OCR-MixVL / API.md
automation
Upd API doc
47e3578

A newer version of the Gradio SDK is available: 6.3.0

Upgrade

DeepSeek-OCR WebUI – HTTP API Usage

This Space exposes a programmatic API that mirrors the WebUI flow. You can call it using cURL or Python.

Base URL: https://binkhoale1812-deepseekocr.hf.space

Python (recommended)

from gradio_client import Client

client = Client("BinKhoaLe1812/DeepSeekOCR", hf_token="<HF_TOKEN>")

result = client.predict(
    image=None,                              # or a local image path/URL
    file_path="/absolute/path/to/doc.pdf",   # local PDF or image path
    mode_label="Base",                       # one of: Gundam, Tiny, Small, Base, Large
    task_label="Markdown",                   # one of: Markdown, Tables, Locate, Describe, Custom
    custom_prompt="",                        # required for Custom/Locate
    dpi_val=300,                             # PDF DPI
    page_range_text="",                      # e.g. "1-3,5"; empty = all pages
    embed=True,                              # embed detected figures into Markdown
    hiacc=False,                             # high-accuracy second pass
    sep_pages=True,                          # insert --- between pages
    api_name="/run",
)

# Save Markdown to a file
markdown = result[1]
with open("output.md", "w", encoding="utf-8") as f:
    f.write(markdown or "")
print("Wrote output.md")

Raw HTTP via cURL

The Gradio REST API expects a two-step process for files:

  1. Upload the file to /upload to get a server-side path
  2. Call the function route with a JSON body including that path

Replace <HF_TOKEN> with your token if the Space requires auth.

Step 1 – Upload the file:

curl -s -X POST \
  -H "Authorization: Bearer <HF_TOKEN>" \
  -F "files[]=@/absolute/path/to/doc.pdf" \
  https://binkhoale1812-deepseekocr.hf.space/upload

This returns JSON like:

{
  "files": [
    {"name": "/tmp/gradio/1234/filename.pdf"}
  ]
}

Capture the name field as SERVER_PATH.

Step 2 – Invoke the API (api_name is /run, so route is /run/run):

curl -s -X POST \
  -H "Authorization: Bearer <HF_TOKEN>" \
  -H "Content-Type: application/json" \
  -d '{
        "data": [
          null,
          {"path": "SERVER_PATH"},
          "Base",
          "Markdown",
          "",
          300,
          "",
          true,
          false,
          true
        ]
      }' \
  https://binkhoale1812-deepseekocr.hf.space/run/run \
| python3 - <<'PY'
import sys, json
resp=json.loads(sys.stdin.read())
md = resp.get("data", [None, None])[1]
with open("output.md", "w", encoding="utf-8") as f:
    f.write(md or "")
print("Wrote output.md")
PY

The response is a JSON envelope whose data contains 8 outputs.
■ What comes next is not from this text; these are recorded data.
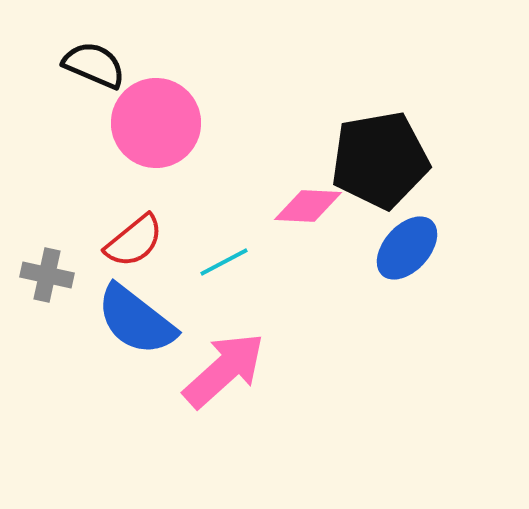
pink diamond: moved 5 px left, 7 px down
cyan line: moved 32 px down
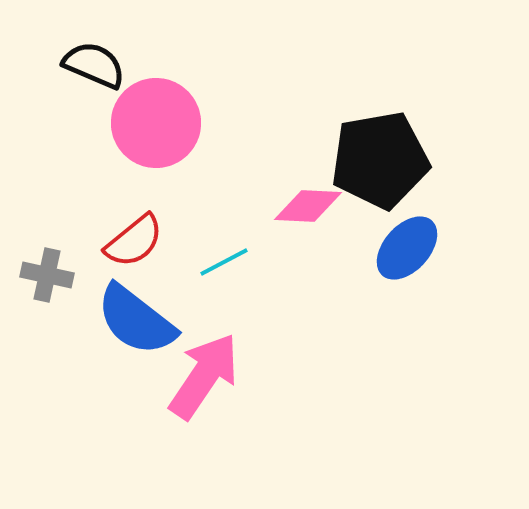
pink arrow: moved 20 px left, 6 px down; rotated 14 degrees counterclockwise
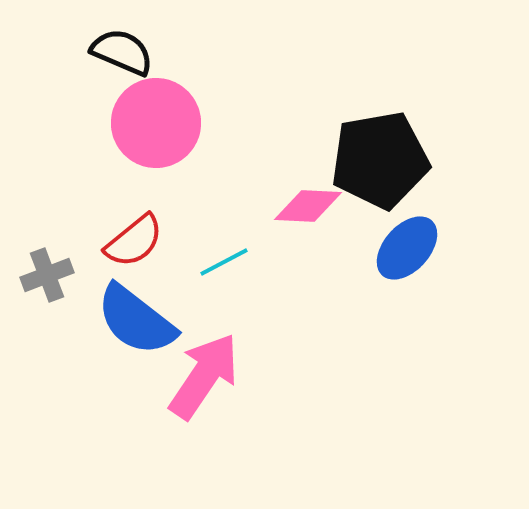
black semicircle: moved 28 px right, 13 px up
gray cross: rotated 33 degrees counterclockwise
The second element (data[1]) is the Markdown string. Both examples above save it to output.md. If you enabled sep_pages, pages are separated by ---. The ZIP path for per-page Markdown is in data[7].

Notes

  • The server performs per-page batching with retries under the hood to respect 120s GPU windows.
  • For large PDFs (up to ~200 pages), prefer mode_label="Base" or "Gundam" with dpi_val=300.
  • Use page_range_text to subset processing, e.g. "1-10, 15, 20-25".